Commit Graph

14314 Commits

Author SHA1 Message Date
Steven Rostedt
7bcfaf54f5 tracing: Add trace_options kernel command line parameter
Add trace_options to the kernel command line parameter to be able to
set options at early boot. For example, to enable stack dumps of
events, add the following:

  trace_options=stacktrace

This along with the trace_event option, you can get not only
traces of the events but also the stack dumps with them.

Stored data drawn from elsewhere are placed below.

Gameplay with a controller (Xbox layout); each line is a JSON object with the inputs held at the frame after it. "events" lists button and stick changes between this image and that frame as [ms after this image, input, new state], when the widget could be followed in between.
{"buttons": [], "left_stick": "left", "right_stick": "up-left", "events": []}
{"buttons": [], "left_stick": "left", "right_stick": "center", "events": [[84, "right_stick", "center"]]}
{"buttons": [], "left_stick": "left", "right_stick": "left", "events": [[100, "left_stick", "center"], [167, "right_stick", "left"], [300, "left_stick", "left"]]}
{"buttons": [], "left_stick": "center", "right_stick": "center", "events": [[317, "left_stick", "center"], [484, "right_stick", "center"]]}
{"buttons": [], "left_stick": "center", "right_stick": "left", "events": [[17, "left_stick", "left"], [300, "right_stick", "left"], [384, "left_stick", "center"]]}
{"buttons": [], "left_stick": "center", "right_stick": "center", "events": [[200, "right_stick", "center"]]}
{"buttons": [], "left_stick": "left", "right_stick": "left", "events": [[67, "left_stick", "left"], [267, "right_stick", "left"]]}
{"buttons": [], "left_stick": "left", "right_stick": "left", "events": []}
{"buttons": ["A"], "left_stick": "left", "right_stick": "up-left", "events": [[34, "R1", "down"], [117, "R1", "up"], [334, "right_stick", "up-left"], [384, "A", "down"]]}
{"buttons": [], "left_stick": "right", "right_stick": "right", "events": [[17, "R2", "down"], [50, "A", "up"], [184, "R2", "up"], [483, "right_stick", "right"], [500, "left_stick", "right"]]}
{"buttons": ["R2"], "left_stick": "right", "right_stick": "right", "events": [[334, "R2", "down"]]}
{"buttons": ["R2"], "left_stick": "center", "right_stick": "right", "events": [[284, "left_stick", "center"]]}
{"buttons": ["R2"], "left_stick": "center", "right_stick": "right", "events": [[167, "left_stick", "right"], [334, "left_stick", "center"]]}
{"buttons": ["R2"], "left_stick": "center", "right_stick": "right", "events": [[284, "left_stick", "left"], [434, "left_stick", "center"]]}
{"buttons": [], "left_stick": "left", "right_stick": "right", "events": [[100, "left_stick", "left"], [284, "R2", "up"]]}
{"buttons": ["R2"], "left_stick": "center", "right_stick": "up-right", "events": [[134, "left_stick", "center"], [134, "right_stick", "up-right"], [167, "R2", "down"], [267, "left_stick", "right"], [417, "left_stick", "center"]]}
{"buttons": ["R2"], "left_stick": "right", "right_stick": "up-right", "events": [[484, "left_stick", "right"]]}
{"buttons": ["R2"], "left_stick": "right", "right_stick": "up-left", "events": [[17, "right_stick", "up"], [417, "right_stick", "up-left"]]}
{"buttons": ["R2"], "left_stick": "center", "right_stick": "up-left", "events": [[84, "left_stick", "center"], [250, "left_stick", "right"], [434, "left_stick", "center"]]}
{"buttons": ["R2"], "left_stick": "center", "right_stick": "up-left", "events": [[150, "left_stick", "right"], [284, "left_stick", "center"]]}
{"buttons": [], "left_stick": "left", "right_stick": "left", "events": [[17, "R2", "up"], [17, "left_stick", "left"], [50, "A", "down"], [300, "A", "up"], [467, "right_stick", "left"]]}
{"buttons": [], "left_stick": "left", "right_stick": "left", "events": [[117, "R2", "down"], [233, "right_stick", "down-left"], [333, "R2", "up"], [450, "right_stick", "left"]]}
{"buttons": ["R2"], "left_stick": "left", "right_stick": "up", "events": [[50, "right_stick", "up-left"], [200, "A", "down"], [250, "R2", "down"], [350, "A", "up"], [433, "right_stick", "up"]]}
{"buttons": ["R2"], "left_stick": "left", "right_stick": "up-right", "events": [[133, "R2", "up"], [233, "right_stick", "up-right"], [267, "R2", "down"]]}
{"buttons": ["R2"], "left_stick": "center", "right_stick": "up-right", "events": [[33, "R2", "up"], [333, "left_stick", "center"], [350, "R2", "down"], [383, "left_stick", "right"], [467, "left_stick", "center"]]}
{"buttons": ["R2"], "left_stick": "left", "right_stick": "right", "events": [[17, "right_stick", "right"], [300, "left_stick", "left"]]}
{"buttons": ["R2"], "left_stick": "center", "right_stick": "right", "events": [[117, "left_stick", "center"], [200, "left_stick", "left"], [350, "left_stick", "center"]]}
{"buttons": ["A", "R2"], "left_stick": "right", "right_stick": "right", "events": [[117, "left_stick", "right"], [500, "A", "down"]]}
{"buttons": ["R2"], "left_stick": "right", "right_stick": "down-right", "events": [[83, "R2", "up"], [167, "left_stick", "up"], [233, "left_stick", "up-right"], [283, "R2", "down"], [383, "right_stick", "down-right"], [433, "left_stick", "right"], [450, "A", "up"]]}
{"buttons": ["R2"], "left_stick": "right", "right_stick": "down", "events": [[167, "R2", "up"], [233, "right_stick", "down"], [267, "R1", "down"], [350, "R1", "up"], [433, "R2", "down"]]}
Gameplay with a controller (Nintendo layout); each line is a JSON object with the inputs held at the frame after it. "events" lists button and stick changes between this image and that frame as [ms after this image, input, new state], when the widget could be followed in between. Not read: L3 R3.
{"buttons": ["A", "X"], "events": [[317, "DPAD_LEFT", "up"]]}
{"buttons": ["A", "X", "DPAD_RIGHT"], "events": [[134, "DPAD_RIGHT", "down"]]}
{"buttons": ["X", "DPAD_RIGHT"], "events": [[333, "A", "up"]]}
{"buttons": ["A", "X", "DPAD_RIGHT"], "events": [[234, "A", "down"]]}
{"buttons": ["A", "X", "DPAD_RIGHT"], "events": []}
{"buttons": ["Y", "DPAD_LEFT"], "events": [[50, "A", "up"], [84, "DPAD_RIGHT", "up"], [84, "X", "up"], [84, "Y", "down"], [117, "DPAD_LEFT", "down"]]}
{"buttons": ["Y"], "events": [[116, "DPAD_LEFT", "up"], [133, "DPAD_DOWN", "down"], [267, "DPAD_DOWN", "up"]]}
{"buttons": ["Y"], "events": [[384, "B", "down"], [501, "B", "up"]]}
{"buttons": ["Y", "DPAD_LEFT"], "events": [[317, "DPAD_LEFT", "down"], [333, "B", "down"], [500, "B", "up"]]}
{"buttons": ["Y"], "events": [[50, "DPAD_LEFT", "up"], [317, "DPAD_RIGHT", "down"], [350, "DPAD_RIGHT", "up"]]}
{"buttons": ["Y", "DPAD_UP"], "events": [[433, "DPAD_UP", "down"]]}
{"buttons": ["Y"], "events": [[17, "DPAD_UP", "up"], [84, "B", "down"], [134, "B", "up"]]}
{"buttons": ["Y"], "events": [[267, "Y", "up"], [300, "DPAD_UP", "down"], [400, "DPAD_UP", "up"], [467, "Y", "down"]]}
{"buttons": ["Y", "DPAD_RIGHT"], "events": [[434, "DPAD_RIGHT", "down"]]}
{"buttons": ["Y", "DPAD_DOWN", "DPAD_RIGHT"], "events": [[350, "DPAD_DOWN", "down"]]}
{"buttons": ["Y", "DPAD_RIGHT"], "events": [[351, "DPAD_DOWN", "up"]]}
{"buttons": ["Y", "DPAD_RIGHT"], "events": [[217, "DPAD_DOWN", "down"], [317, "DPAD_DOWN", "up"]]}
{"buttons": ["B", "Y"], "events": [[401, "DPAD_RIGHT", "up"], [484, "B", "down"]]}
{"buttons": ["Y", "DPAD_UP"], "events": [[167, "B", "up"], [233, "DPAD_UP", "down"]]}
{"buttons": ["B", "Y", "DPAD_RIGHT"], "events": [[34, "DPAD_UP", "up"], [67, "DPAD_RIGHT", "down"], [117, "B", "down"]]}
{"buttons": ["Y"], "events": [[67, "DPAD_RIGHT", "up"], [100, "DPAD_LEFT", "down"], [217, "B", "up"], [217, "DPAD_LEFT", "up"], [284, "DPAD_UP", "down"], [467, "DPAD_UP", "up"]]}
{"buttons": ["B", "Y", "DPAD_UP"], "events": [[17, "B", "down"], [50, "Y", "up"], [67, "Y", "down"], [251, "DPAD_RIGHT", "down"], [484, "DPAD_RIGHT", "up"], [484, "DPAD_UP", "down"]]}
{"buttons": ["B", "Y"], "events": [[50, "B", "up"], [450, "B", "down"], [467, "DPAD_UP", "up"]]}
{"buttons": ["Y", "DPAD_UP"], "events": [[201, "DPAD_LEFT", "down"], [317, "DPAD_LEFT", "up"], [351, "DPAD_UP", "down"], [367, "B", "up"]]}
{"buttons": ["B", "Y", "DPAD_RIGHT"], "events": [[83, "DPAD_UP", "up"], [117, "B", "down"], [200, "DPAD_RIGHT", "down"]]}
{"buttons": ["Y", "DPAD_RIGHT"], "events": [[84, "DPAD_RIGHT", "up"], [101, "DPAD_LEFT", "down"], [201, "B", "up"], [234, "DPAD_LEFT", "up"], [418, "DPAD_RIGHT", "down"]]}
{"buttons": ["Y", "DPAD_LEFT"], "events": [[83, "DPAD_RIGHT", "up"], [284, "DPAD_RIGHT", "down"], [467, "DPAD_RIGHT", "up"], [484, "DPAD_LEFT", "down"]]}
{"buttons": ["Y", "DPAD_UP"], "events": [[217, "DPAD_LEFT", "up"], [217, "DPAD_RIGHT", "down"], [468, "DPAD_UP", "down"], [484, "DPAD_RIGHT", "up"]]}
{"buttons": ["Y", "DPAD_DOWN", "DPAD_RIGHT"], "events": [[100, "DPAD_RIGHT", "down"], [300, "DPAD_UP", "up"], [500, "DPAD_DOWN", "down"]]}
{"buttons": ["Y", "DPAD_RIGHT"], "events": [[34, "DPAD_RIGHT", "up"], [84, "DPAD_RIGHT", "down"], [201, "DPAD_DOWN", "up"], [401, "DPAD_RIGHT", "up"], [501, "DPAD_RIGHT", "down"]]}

Requested-by: Frederic Weisbecker <fweisbec@gmail.com>
Cc: Peter Zijlstra <a.p.zijlstra@chello.nl>
Cc: Thomas Gleixner <tglx@linutronix.de>
Signed-off-by: Steven Rostedt <rostedt@goodmis.org>
2012-11-02 10:21:53 -04:00
Steven Rostedt
0d5c6e1c19 tracing: Use irq_work for wake ups and remove *_nowake_*() functions
Have the ring buffer commit function use the irq_work infrastructure to
wake up any waiters waiting on the ring buffer for new data. The irq_work
was created for such a purpose, where doing the actual wake up at the
time of adding data is too dangerous, as an event or function trace may
be in the midst of the work queue locks and cause deadlocks. The irq_work
will either delay the action to the next timer interrupt, or trigger an IPI
to itself forcing an interrupt to do the work (in a safe location).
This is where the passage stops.